Fallen instrument cases and storage racks blocked her path to the front. She had no time to remove them one by one, nor the patience. Instead, she grabbed an amp and set it outside as a footstool. She boosted herself up onto the driver side exterior and crawled across snow-covered steel toward the front window. Worst-case scenarios played through her mind. Had he bashed his head, busted an ankle, or—nightmare of ironic nightmares—damaged his vocal chords?

“Please,” she whispered. “Be okay.”

Inch-thick snow blanketed the driver window. With her sleeve she wiped the glass until she could see inside. Cheeto hung from his seatbelt sideways, his hairy head suspended facedown toward the passenger side.

“Cheets!” She slapped the window, trying to wake him.

No response.

She yanked the door handle. It popped, but the heavy door refused to lift more than an inch. After straining her shoulders, she reached down and brushed off more snow. Once clean, the door wasn’t so heavy. With a single focused heave, she flung the door open.

Then wished she hadn’t.

 

 

66

 

 

No. It can’t be.

The body that hung from the driver’s seat couldn’t be Cheeto.

Not with a face like that. As she turned his head toward her, she couldn’t believe what she saw. A hideous gash sliced his forehead. Blood soaked his falling orange hair and dripped onto the passenger window in a series of sickening plops. Milky scars covered his eyes, and his nose was bent like an ugly purple fishhook. But worst of all was his chin. It hung bloated and disfigured, with gore lumping beneath a swollen hole along his jaw.

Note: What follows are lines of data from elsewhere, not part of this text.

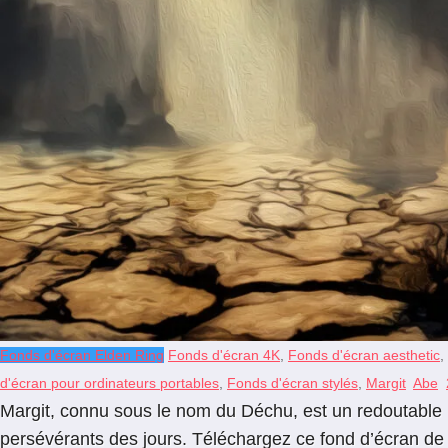
Fonds d'écran Elden Ring
Fonds d'écran 4K
,
Fonds d'écran aesthetic
,
d'écran pour ordinateurs portables
,
Fonds d'écran stylés
,
Margit
Abe
Margit, connu sous le nom du Déchu, est un redoutable B
persévérants des jours. Téléchargez ce fond d’écran de 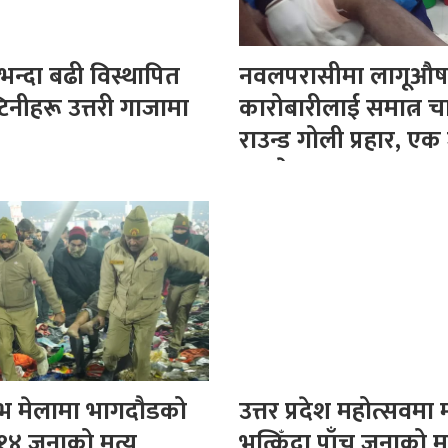
न्दा बढी विस्थापित
नवलपरासीमा लागूऔ
्टिनीहरू उत्तरी गाजामा
कारोबारीलाई समात्न च
राउन्ड गोली प्रहार, एक
घाइते
्भ मेलामा भागदौडको
उत्तर प्रदेश महोत्सवमा
१४ जनाको मृत्यु
भत्किँदा पाँच जनाको मृत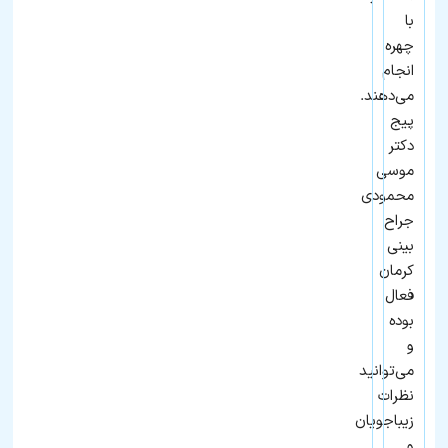
با
چهره
انجام
می‌دهند.
پیج
دکتر
موسی
محمودی
جراح
بینی
کرمان
فعال
بوده
و
می‌توانید
نظرات
زیباجویان
و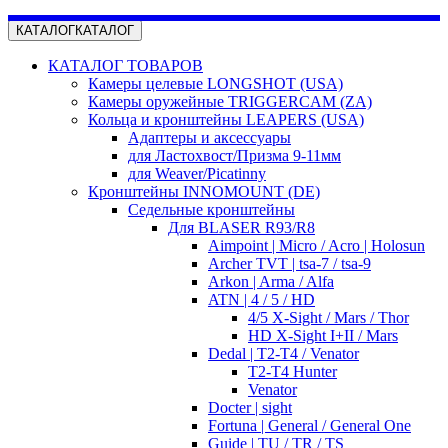
КАТАЛОГ
КАТАЛОГ
КАТАЛОГ ТОВАРОВ
Камеры целевые LONGSHOT (USA)
Камеры оружейные TRIGGERCAM (ZA)
Кольца и кронштейны LEAPERS (USA)
Адаптеры и аксессуары
для Ластохвост/Призма 9-11мм
для Weaver/Picatinny
Кронштейны INNOMOUNT (DE)
Седельные кронштейны
Для BLASER R93/R8
Aimpoint | Micro / Acro | Holosun
Archer TVT | tsa-7 / tsa-9
Arkon | Arma / Alfa
ATN | 4 / 5 / HD
4/5 X-Sight / Mars / Thor
HD X-Sight I+II / Mars
Dedal | T2-T4 / Venator
T2-T4 Hunter
Venator
Docter | sight
Fortuna | General / General One
Guide | TU / TR / TS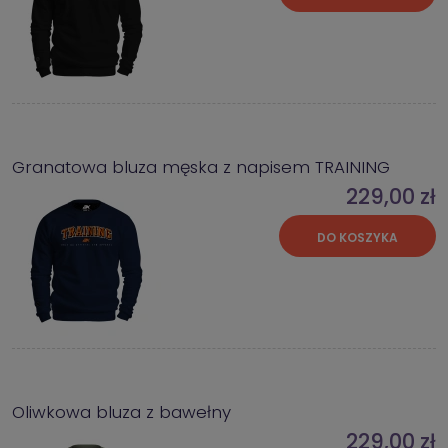
Granatowa bluza męska z napisem TRAINING
229,00 zł
DO KOSZYKA
Oliwkowa bluza z bawełny
229,00 zł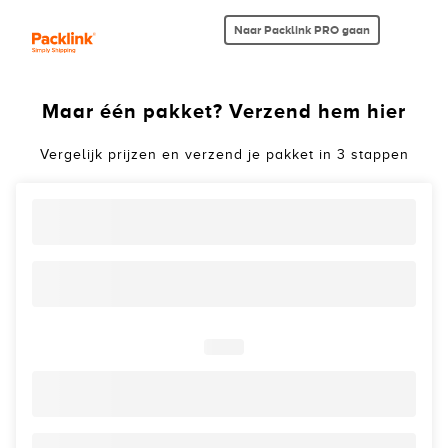
Naar Packlink PRO gaan
Maar één pakket? Verzend hem hier
Vergelijk prijzen en verzend je pakket in 3 stappen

The sight, coupled with the potent stench, made her want to vomit.

“No… Cheeto, no…”

The longer she looked, the more she doubted her sanity. She couldn’t reconcile what she saw with the facts. Even though the van had flipped on its side, damage to the interior was minimal—little more than a crunched ceiling and a cracked windshield. She didn’t see anything that could’ve slashed his forehead or caused such gruesome damage to his chin. At worst, he should’ve suffered some bruises, nothing more.